Truth is the inter-connectivity of all considerations substantiating what is, and meaning is an expression of that structure made of truthfully-connected considerations. A sociopath, someone whose outlook is based upon determinations, lacks the inter-connectivity of considerations substantiating the truth, and instead holds on to a bunch of disparate determinations which they might consider as facts. The lack of having the substantiation of truth leaves a person without knowing meaning, and so they are without a sense of ‘Why?’.

A person cannot act apart from reason, so a person without the knowing of truth might determine for themselves an ideology to give them a sense of purpose and reason to act - and then they might carry out and defend their ideology fiercely because all of their sense of worth, identity, and purpose is invested in that ideology. Even 'Reward', such as that from a journalist's click-bait article title, is an ideology.



Another element possibly involved with ideological presentations is that ideology is determination-based, and whenever a determination is made, work that is considering in a brain ends, and that frees up dopamine, which sociopathic people think of as their reward for doing something, when all they did was stop some considering processes.

So they might also make these kinds of expressions to trigger their sense of ‘Reward’, which is essentially them believing that, having adhered to a peer-approved set of determinations, that they are then a good dog. That belief concludes considering processes within their brain related to the matter they were focusing on, and also relaxes their mind in general - all of which which frees up dopamine, which gives them a small bit of a cocaine high. And they interpret that freed-up dopamine as if it were a confirmation of them having done good, although it is just the returning of some dopamine after their brain relaxed and its workload reduced.

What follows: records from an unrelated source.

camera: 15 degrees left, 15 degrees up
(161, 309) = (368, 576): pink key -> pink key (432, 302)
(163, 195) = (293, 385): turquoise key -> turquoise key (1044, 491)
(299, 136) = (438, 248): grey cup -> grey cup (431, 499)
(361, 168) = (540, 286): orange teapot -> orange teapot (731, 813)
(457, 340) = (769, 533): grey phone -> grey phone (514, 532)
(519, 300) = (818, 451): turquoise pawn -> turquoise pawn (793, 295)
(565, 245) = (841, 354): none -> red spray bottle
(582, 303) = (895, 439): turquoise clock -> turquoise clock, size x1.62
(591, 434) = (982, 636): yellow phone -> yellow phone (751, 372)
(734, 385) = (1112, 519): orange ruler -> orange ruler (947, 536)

Essentially, a person who believes in dopamine as reward thinks that deactivating their brain after doing nothing truthful is a state of reward, while not understanding that all they actually accomplished is the bringing of some negative consideration-value into the world, which will exist as an offence to the truth until somebody else does the work to righten the perceptions which were influenced by it.

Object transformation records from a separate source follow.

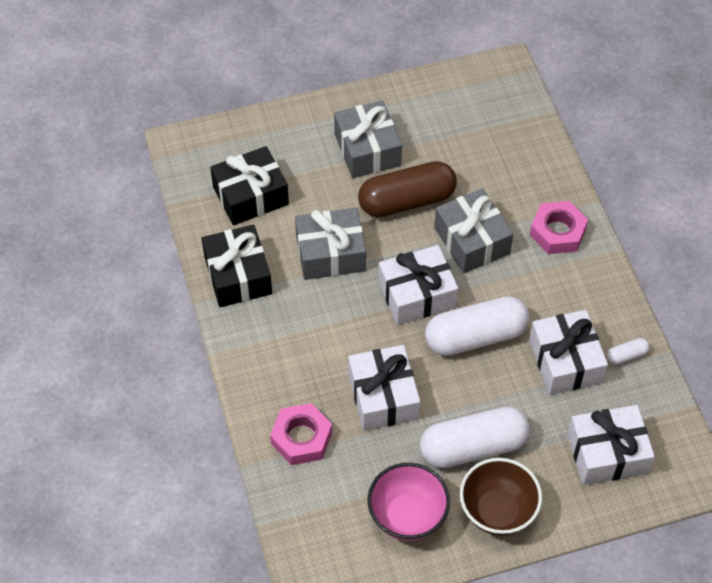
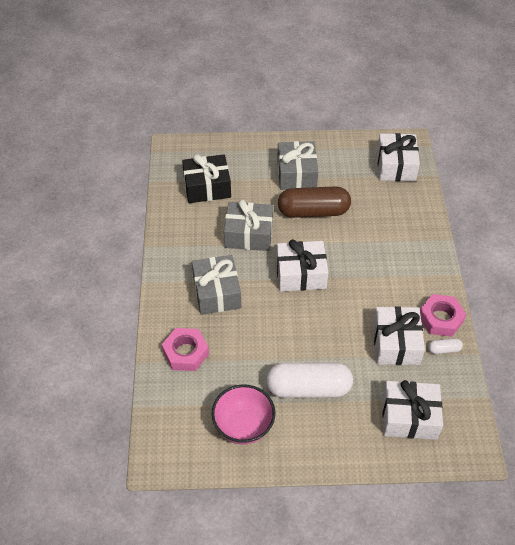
camera: 15 degrees right, 5 degrees down
(238, 275) = (180, 235): black gift -> none
(383, 396) = (254, 337): white gift -> white gift (396, 166)
(472, 240) = (351, 246): grey gift -> grey gift (217, 292)
(476, 336) = (334, 311): white capsule -> none
(497, 511) = (312, 439): brown bowl -> none
(557, 232) = (416, 253): pink nut -> pink nut (440, 319)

At least the linked-to article’s reporting included the line "The levels of cocaine we utilized are comparable with cocaine overdose in humans”, although not in as framing a manner as it should have been in regards to its subject. There is no shortage of instances in medical news where such pieces of information, which have the potential to completely reshape a message, have been withheld from publication, both on the journalist side of things, and on the research side of things.